Pour les clients finaux — de l’électronique grand public, aux hyperscalers, en passant par l’automobile et les réseaux —, la promesse est concrète : des puces plus rapides et plus efficaces sans attendre un miracle lithographique. Dans un marché poussé par l’IA — qui dévore mémoire et capacité de calcul —, maximiser chaque watt et chaque millimètre peut faire la différence entre un lancement à l’heure ou une exclusion du marché.
Les incertitudes : transparence, métriques et calendrier
Plusieurs questions subsistent. Quelle sera la transparence autour des “règles DTCO” que chaque foundry proposera à ses clients ? Comment sera mesuré réellement l’impact de DTCO sur le PPA, au-delà des discours commerciaux ? Quelles seront les échéances pour voir ces améliorations sur des nœuds de 3 nm et en dessous ? Et, surtout, comment l’équilibre évoluera-t-il entre pousser DTCO à son maximum et préserver la portabilité du design entre différentes fonderies ?

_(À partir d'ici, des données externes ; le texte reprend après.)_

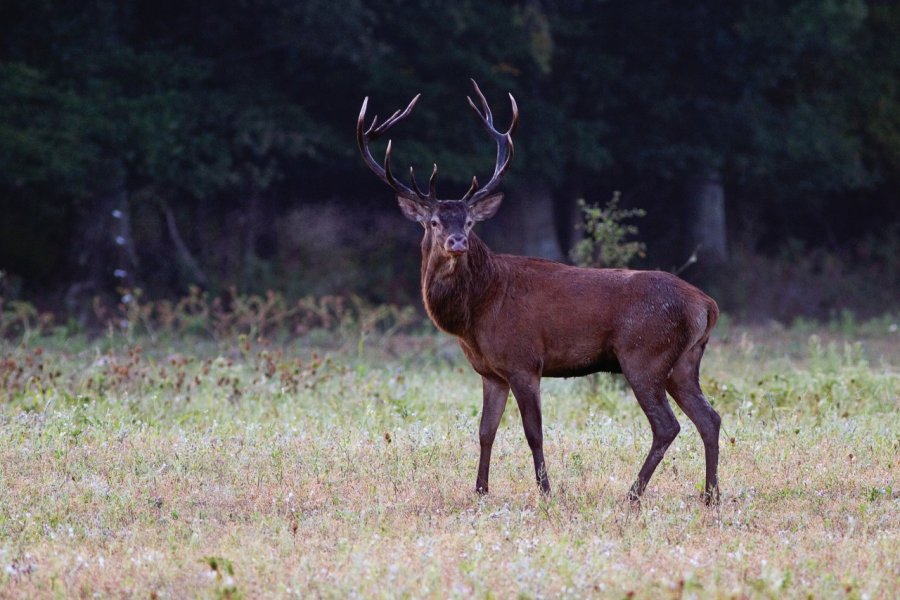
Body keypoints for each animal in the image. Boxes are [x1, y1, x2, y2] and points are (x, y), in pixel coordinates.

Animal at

Shin n’a pas donné de détails spécifiques sur de futurs produits ou feuilles de route publiques. Mais le message est clair : la compétition pour le 3 nm et la future échelle sub-3 nm ne se jouera plus uniquement en salle blanche, mais aussi dans les fichiers de conception, les scripts et les bibliothèques. DTCO devient, pour Samsung, cette nouvelle frontière.
Questions fréquentes
Qu’est-ce que exactement DTCO (Design-Technology Co-Optimization) et en quoi diffère-t-il du scalage traditionnel ?
Le DTCO est une approche de co-conception où la conception et le procédé s’ajustent en tandem : revisiter règles de layout, hauteurs de cellules, nombre de pistes, maillages d’alimentation ou bibliothèques afin d’améliorer PPA, dépassant le simple scalage lithographique. Contrairement à “plus petit est mieux”, DTCO privilégie “mieux pensé est meilleur”.